プロダクト・プレースメントの話に関連して今日聞いたのですが、アメリカのTVドラマ、最近はハリウッドで制作してるんだそうです。TV局は制作しない。

投稿 がらんどう | 2006年10月25日 (水) 23時52分

 シ―ズン4、全部は録画できなかったのですが、24話までとりあえず見ました。
 いやあしかし、見事にアメリカですね。毎回テンションを高めるため、やたら人は死ぬは、憲法も守らないは、拷問はするは、大統領だって恫喝するは、中国の領土を平気で侵犯するは。いままで表の政治ではつまびらかにできなかった事柄ですが、確かにアメリカがずっとやってきたことではあり、本当にひどいもんです。イラクの政治犯?なんか他国人ですから拷問したってへでも無いんでしょうね。それが大統領直轄の政府組織のやることなんですから、何をかいわんや。
 まあドラマはそういう非情さ(恋人の命すら国ために捨てざるを得ないし、バウワーは救国のヒーローなのに表舞台から消えざるを得ない)を描くことにより、そういう矛盾もあぶりだしているわけでしょう。ただ極力政治色を押さえでいるので、ジェットコースターに乗っているうちに、他国侵犯も拷問も麻痺してきてしまいます。その意味、相当やばいドラマ。ERの対極ですね。

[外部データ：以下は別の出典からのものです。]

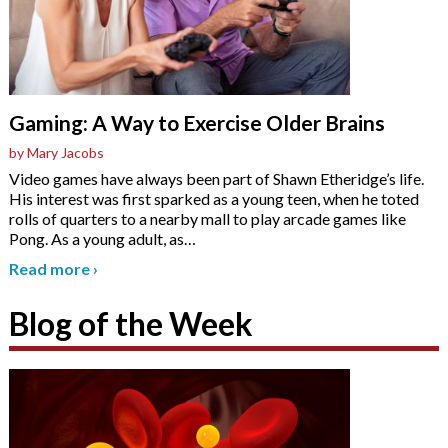
Gaming: A Way to Exercise Older Brains
by Mary Jacobs
Video games have always been part of Shawn Etheridge’s life.
His interest was first sparked as a young teen, when he toted
rolls of quarters to a nearby mall to play arcade games like
Pong. As a young adult, as
…
Read more
›
Blog of the Week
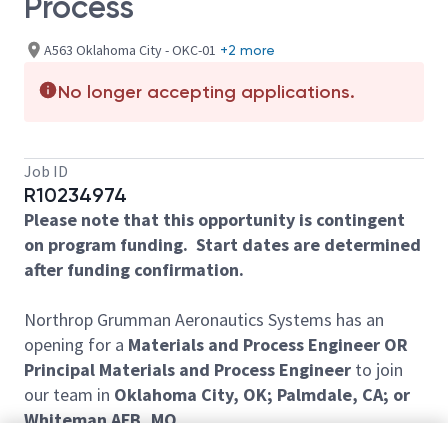
Process
A563 Oklahoma City - OKC-01
+2 more
No longer accepting applications.
Job ID
R10234974
Please note that this opportunity is contingent
on program funding. Start dates are determined
after funding confirmation.
Northrop Grumman Aeronautics Systems has an
opening for a
Materials and Process Engineer OR
Principal Materials and Process Engineer
to join
our team in
Oklahoma City, OK; Palmdale, CA; or
Whiteman AFB, MO.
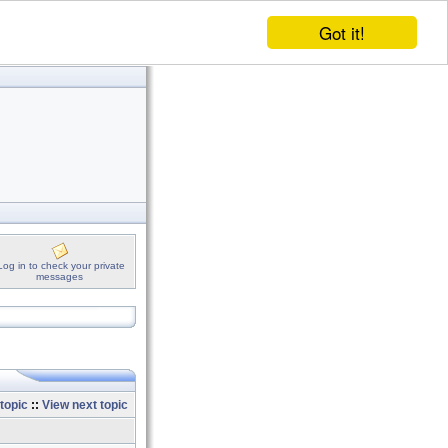
Got it!
Log in to check your private
messages
topic
::
View next topic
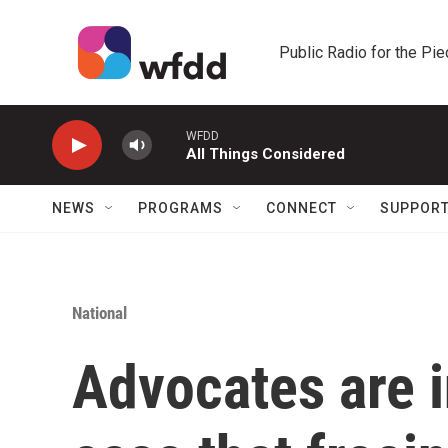
Skip to main content
Public Radio for the Pi
WFDD
All Things Considered
NEWS
PROGRAMS
CONNECT
SUPPOR
National
Advocates are i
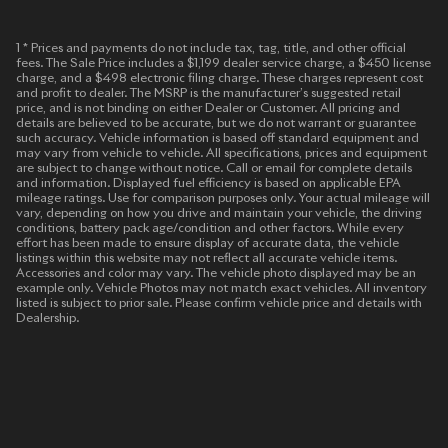
1 * Prices and payments do not include tax, tag, title, and other official
fees. The Sale Price includes a $1,199 dealer service charge, a $450 license
charge, and a $498 electronic filing charge. These charges represent cost
and profit to dealer. The MSRP is the manufacturer’s suggested retail
price, and is not binding on either Dealer or Customer. All pricing and
details are believed to be accurate, but we do not warrant or guarantee
such accuracy. Vehicle information is based off standard equipment and
may vary from vehicle to vehicle. All specifications, prices and equipment
are subject to change without notice. Call or email for complete details
and information. Displayed fuel efficiency is based on applicable EPA
mileage ratings. Use for comparison purposes only. Your actual mileage will
vary, depending on how you drive and maintain your vehicle, the driving
conditions, battery pack age/condition and other factors. While every
effort has been made to ensure display of accurate data, the vehicle
listings within this website may not reflect all accurate vehicle items.
Accessories and color may vary. The vehicle photo displayed may be an
example only. Vehicle Photos may not match exact vehicles. All inventory
listed is subject to prior sale. Please confirm vehicle price and details with
Dealership.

 ブッシュ後の政権が共和党で続くか民主党になるか分かりませんが、自虐史観を改めて新憲法制定、核武装、自衛隊の国軍化をしたいと本当に希求するなら、このやくざモノのアメリカと対等に、あるいは柳のように付き合う度量がなければ出来ないといことも思い知るべきでしょう。

 おかしかったのは(あるいはアメリカ人でない人種として寂しかった)、アラブのテロリストのリーダー、ハビーブ・マルワンを演じていたのが、映画「ハムナプトラ」のミイラ怪人のエジプト人だったことです。アメリカにいるアラブ人俳優は、悪役しか生きる道が無いんですね。